- [Work task]: Among the entries, find the lines with the string "KiCad" and copy them.

[Hardware project source files]
........
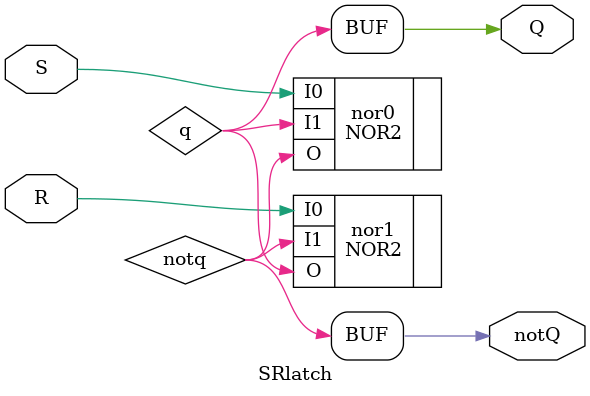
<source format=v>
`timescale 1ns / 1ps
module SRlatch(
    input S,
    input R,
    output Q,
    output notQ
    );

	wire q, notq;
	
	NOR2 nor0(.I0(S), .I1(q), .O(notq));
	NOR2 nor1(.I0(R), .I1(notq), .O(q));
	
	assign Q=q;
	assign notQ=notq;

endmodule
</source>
........
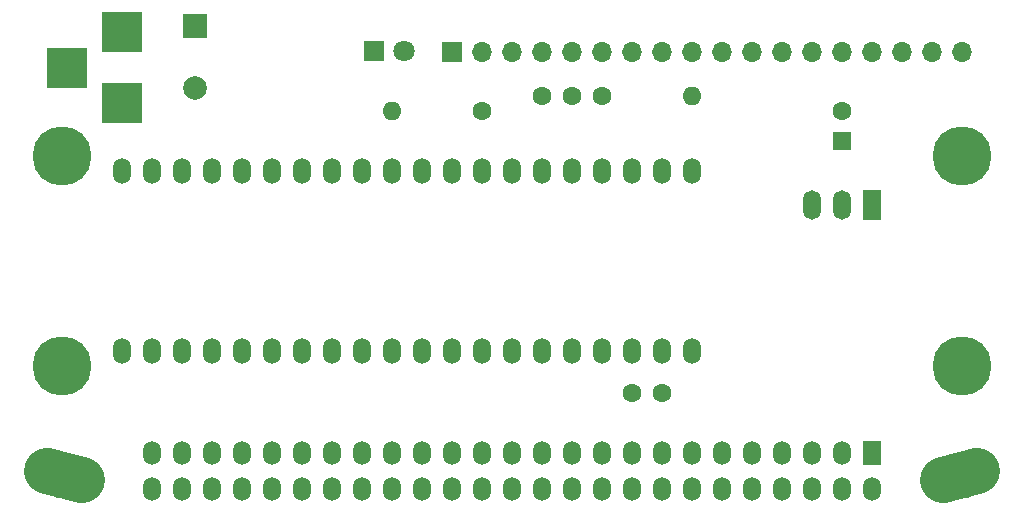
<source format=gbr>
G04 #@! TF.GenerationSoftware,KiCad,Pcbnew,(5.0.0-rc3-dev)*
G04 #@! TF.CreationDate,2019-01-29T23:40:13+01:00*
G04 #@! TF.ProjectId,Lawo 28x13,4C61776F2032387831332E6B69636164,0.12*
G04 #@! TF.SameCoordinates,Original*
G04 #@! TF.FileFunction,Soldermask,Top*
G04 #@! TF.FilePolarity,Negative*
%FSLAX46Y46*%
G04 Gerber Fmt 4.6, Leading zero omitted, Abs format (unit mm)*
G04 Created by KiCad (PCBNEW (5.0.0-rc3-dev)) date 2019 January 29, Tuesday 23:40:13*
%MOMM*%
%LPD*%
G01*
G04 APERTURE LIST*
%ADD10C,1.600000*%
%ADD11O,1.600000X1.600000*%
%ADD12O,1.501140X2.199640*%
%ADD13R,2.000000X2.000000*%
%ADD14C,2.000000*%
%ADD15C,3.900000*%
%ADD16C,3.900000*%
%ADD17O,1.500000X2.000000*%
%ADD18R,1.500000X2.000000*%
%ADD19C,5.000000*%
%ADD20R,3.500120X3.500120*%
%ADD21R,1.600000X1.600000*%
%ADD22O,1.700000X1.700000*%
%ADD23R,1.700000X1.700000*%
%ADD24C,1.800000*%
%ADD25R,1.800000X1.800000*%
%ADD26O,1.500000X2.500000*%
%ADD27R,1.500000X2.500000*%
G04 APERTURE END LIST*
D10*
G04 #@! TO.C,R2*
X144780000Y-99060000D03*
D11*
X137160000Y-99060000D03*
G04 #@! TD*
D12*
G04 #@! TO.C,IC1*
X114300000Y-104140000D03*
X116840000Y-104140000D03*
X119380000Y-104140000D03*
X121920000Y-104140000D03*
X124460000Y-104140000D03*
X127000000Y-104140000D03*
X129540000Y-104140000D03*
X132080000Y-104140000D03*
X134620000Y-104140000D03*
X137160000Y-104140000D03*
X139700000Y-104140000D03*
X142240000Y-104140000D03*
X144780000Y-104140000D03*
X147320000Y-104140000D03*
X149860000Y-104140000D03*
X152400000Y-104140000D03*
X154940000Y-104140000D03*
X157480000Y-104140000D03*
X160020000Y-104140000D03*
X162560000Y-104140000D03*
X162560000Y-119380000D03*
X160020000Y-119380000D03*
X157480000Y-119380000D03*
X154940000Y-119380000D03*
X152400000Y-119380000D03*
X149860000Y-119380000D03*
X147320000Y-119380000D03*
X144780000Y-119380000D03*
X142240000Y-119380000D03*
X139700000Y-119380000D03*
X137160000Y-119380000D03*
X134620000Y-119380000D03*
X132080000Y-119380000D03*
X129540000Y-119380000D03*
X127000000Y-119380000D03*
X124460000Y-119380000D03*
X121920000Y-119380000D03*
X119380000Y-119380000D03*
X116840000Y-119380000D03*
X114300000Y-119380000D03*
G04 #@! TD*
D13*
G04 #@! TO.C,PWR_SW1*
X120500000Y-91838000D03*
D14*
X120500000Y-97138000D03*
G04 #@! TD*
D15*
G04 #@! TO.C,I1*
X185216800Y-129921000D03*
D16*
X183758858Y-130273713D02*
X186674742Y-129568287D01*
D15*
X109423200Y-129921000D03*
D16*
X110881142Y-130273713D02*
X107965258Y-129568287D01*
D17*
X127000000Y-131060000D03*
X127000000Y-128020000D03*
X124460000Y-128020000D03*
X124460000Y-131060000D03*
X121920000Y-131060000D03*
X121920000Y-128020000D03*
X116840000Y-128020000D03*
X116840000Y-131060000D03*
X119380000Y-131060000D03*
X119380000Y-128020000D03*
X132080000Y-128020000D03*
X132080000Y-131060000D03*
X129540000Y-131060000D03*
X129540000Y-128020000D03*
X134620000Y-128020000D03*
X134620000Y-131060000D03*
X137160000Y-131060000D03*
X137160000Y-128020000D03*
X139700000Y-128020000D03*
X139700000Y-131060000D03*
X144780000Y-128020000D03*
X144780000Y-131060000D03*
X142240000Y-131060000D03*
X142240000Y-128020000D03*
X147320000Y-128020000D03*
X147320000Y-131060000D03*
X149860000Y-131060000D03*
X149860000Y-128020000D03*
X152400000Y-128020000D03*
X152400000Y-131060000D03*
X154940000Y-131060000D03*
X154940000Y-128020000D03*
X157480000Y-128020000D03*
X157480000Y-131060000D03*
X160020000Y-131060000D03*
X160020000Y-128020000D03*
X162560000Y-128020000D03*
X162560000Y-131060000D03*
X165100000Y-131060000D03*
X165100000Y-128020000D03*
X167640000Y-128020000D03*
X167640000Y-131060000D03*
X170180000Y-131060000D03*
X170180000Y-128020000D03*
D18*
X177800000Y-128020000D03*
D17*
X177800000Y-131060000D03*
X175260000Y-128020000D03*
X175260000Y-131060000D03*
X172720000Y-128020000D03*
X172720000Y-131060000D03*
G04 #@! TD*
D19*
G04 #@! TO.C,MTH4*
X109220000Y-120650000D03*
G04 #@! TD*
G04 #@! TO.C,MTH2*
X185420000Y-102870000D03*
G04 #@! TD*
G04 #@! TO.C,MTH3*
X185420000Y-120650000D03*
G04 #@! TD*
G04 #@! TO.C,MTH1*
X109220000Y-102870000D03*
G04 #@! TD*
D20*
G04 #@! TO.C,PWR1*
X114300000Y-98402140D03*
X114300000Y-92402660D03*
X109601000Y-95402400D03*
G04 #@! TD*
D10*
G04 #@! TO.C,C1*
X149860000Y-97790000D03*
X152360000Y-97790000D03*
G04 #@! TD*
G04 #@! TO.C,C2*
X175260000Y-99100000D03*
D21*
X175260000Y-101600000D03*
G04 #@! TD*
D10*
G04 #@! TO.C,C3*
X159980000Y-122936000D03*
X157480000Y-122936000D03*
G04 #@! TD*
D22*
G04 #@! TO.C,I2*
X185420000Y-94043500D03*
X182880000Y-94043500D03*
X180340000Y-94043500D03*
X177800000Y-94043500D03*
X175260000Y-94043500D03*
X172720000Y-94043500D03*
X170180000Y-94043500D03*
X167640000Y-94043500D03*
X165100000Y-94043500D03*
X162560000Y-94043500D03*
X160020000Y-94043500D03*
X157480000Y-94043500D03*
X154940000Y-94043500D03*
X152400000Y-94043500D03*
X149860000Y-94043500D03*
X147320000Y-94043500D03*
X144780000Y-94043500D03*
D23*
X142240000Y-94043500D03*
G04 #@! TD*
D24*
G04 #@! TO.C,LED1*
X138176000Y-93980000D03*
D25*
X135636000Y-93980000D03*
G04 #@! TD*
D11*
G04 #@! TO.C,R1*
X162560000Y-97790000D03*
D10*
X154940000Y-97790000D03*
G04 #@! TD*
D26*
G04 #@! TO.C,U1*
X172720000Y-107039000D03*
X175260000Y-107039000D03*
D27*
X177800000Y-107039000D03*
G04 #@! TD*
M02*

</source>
........
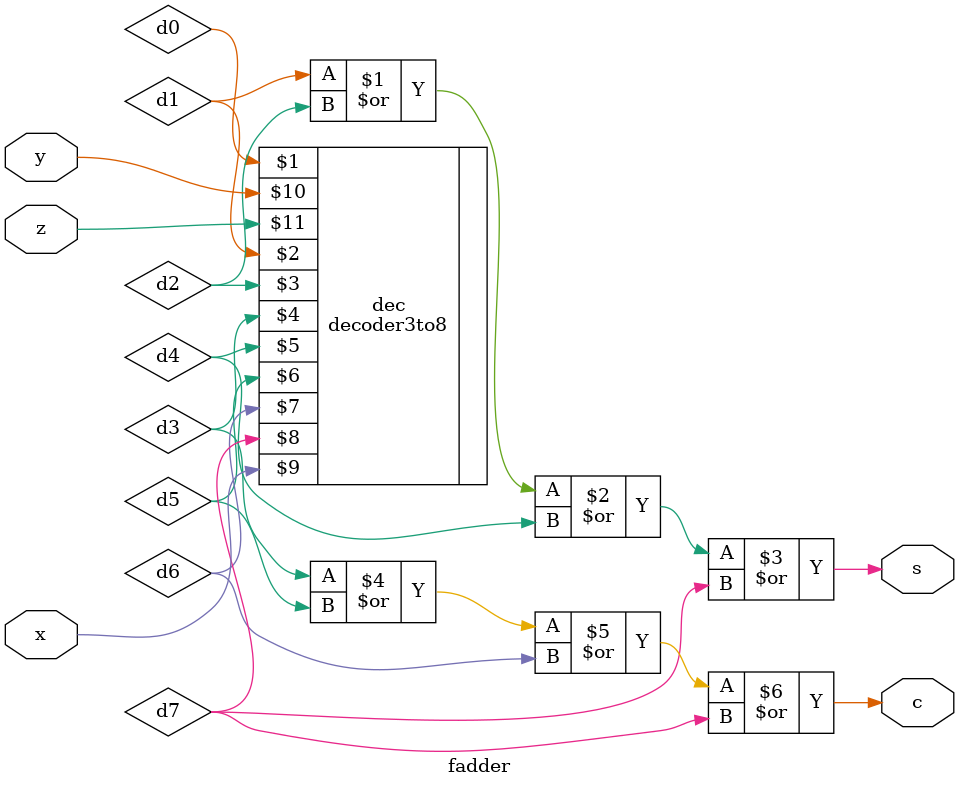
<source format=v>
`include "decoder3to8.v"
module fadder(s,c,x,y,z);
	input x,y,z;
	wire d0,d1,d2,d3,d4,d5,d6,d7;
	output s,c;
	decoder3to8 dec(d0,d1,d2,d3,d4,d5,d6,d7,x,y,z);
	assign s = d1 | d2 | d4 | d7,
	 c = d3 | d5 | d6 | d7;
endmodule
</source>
........
- [Reply to the exercise]:
G04 #@! TF.GenerationSoftware,KiCad,Pcbnew,(5.0.0-rc3-dev)*
G04 Created by KiCad (PCBNEW (5.0.0-rc3-dev)) date 2019 January 29, Tuesday 23:40:13*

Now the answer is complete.